La jugada es clara: Gómez no busca ganar en primera vuelta, quiere ser el factor perturbador que obligue a la segunda a negociar con él. «Si Paloma pasa, le cargamos la maleta sin dudar», dijo para desmarcarse del veto cruzado que sufrió su fórmula en la consulta opositora. La afirmación encendió alertas en el Centro Democrático: temen que una parte de su electorado duro —el sector evangélico y los antipetristas recalcitrantes— prefiera al predicador que a la senadora.

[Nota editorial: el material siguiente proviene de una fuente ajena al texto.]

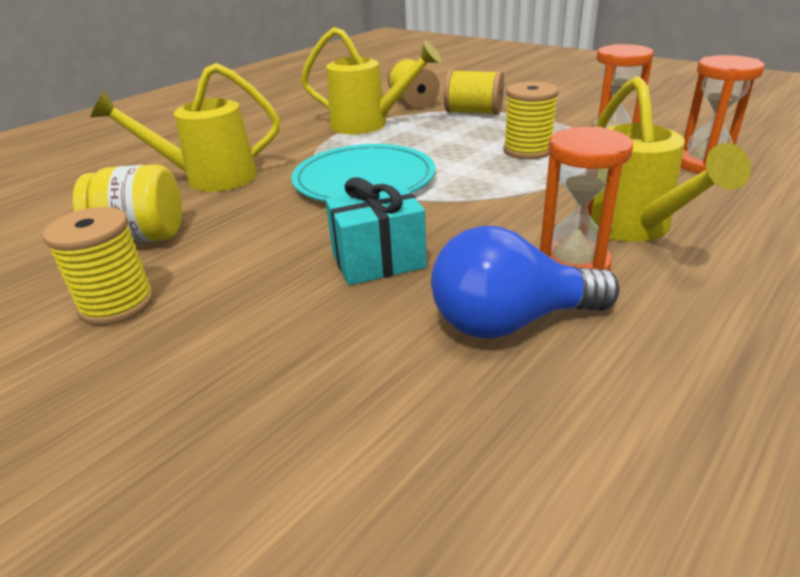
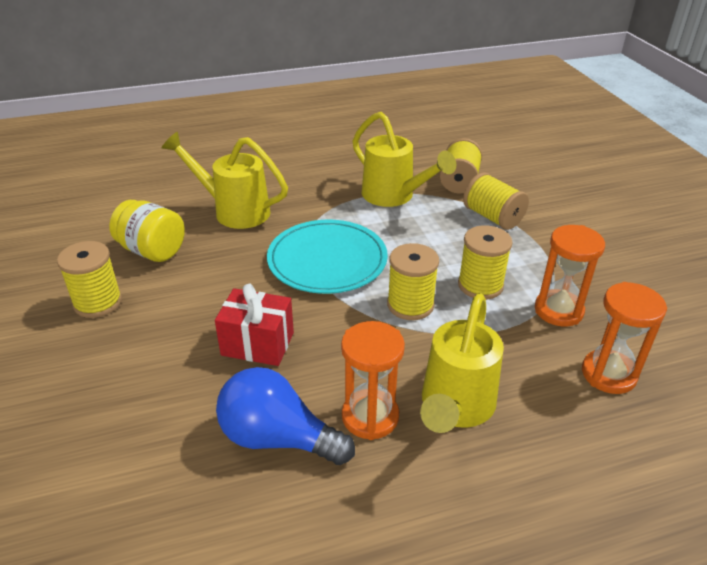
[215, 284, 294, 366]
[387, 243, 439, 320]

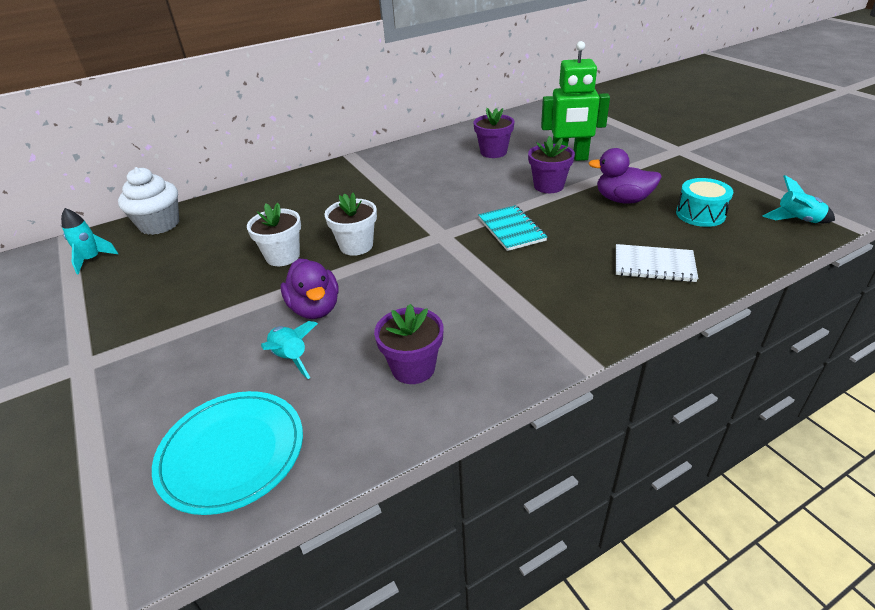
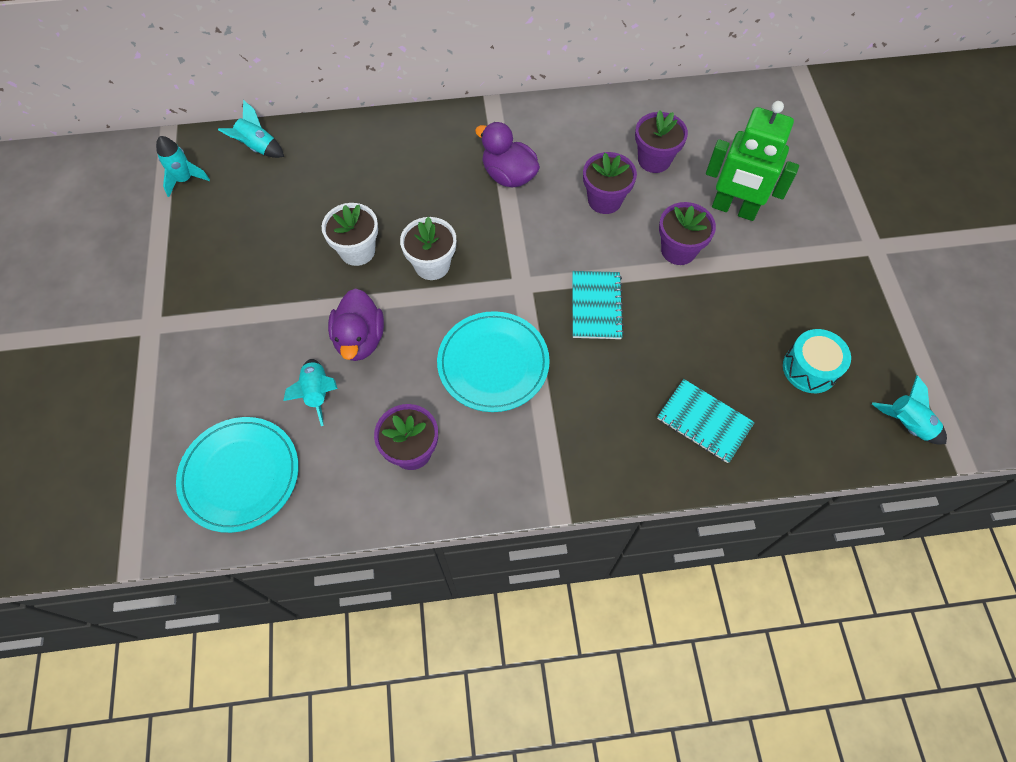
[218, 100, 284, 158]
[475, 122, 540, 188]
[657, 379, 755, 463]
[437, 311, 550, 412]
[583, 152, 637, 214]

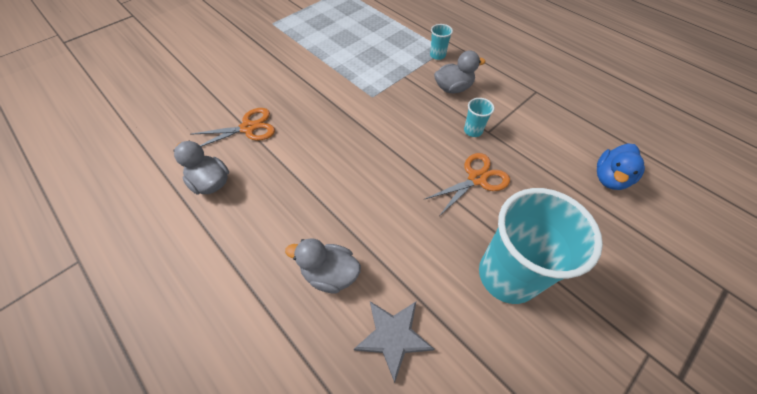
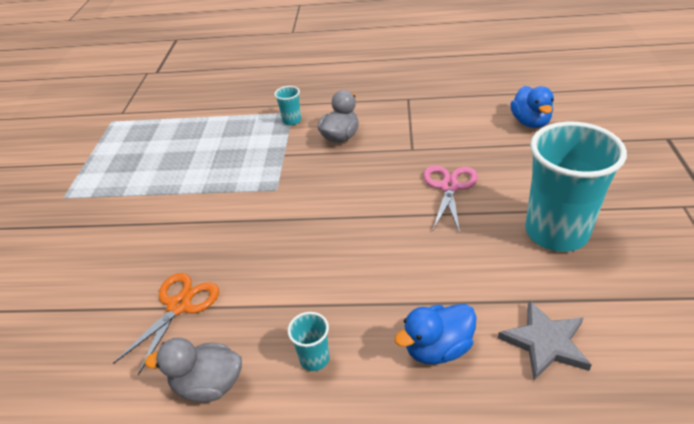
[395, 304, 476, 365]
[423, 165, 478, 233]
[288, 312, 330, 371]

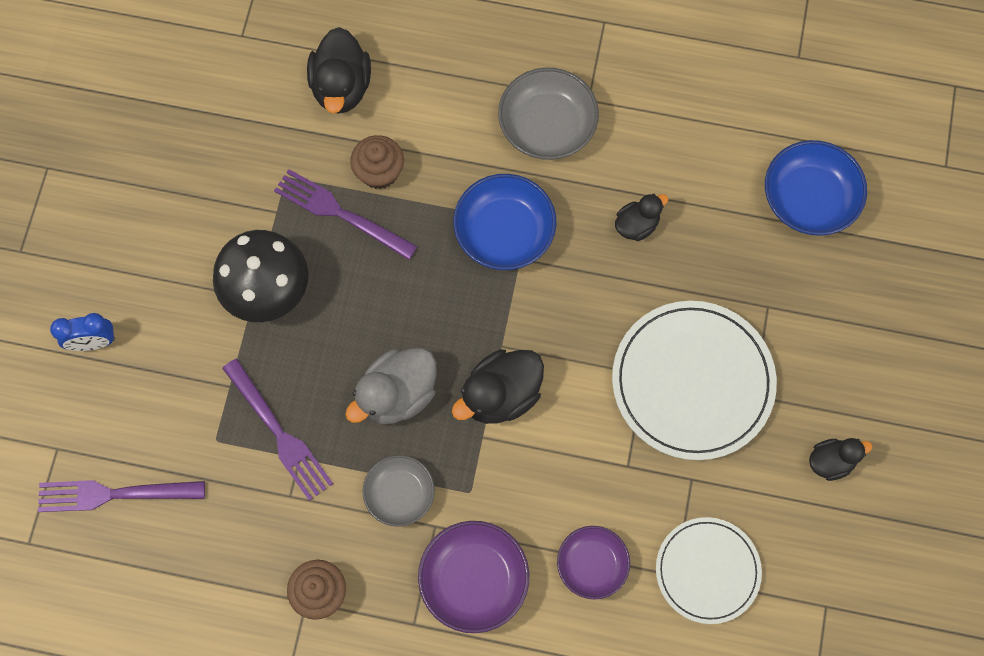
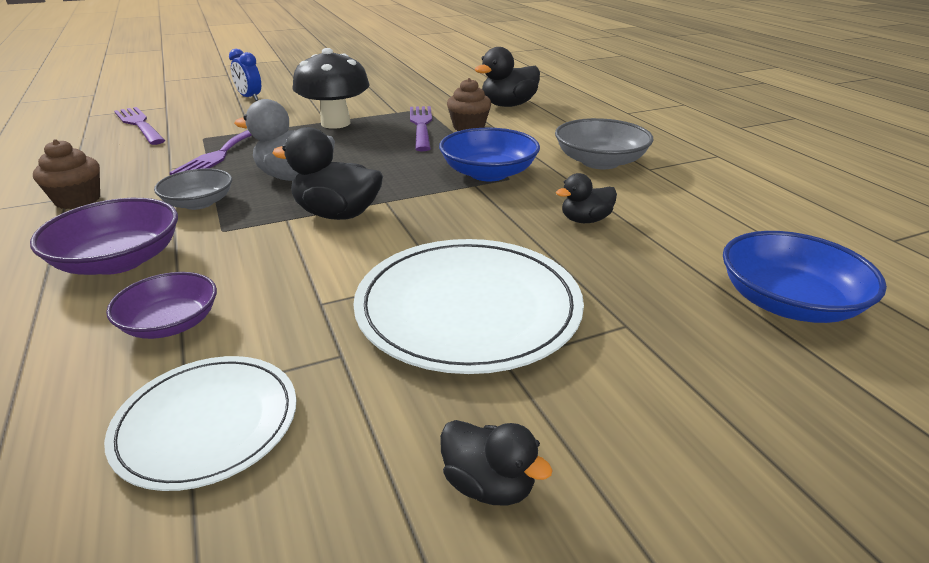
[556, 173, 617, 223]

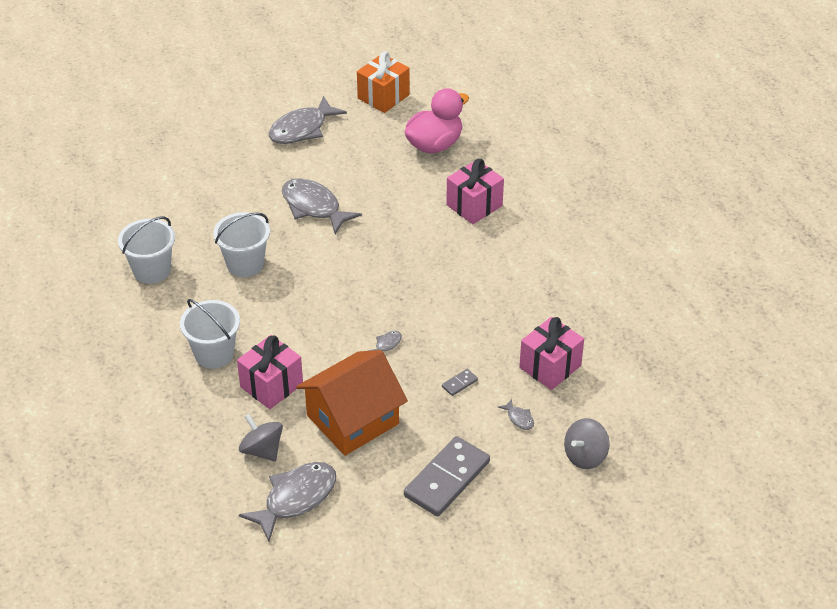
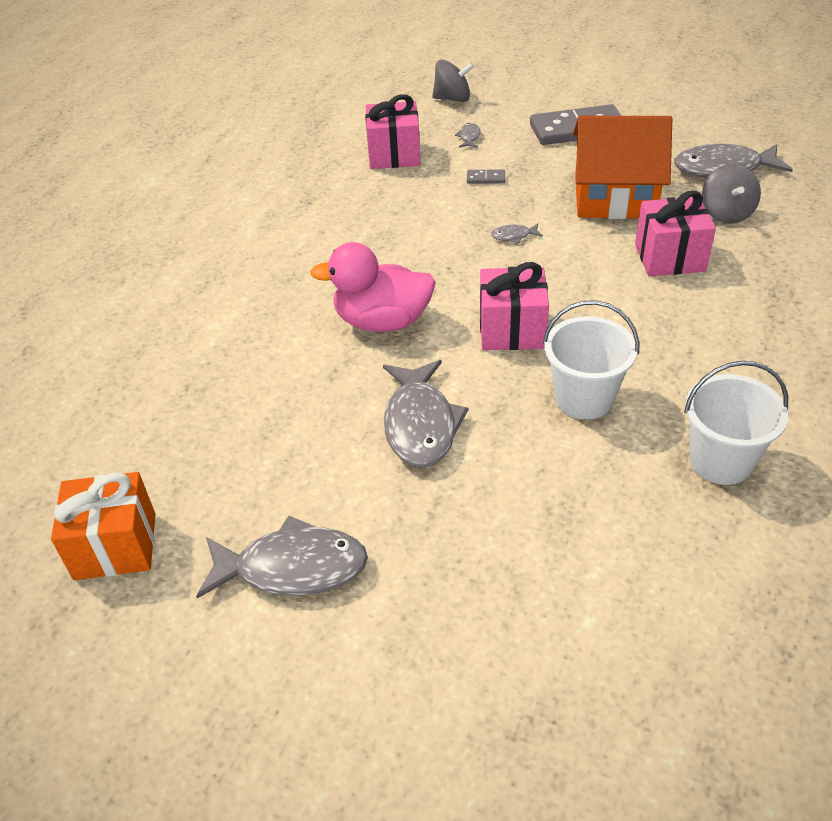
[180, 299, 240, 369] (first image)
[310, 242, 436, 332]
[480, 262, 549, 350]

Mientras tanto, Petro calla. Uribe también. Pero sus silencios retumban. En la Casa de Nariño revisan cada mañana los reels de Góomez; en el COMITÉ de seguridad de Uribe hacen lo mismo. Ambos saben que el outsider les quitó el monopolio del enfrentamiento y se lo entregó a la calle. «No estamos discutiendo en Twitter, estamos en los corregimientos», cerró Gómez antes de subir a una camioneta sin aire acondicionado rumbo a Tierralta. El mensaje es brutal: la política colombiana ya no se escribe solo en escritorios de Bogotá; ahora también se escribe en el polvo del Sinú.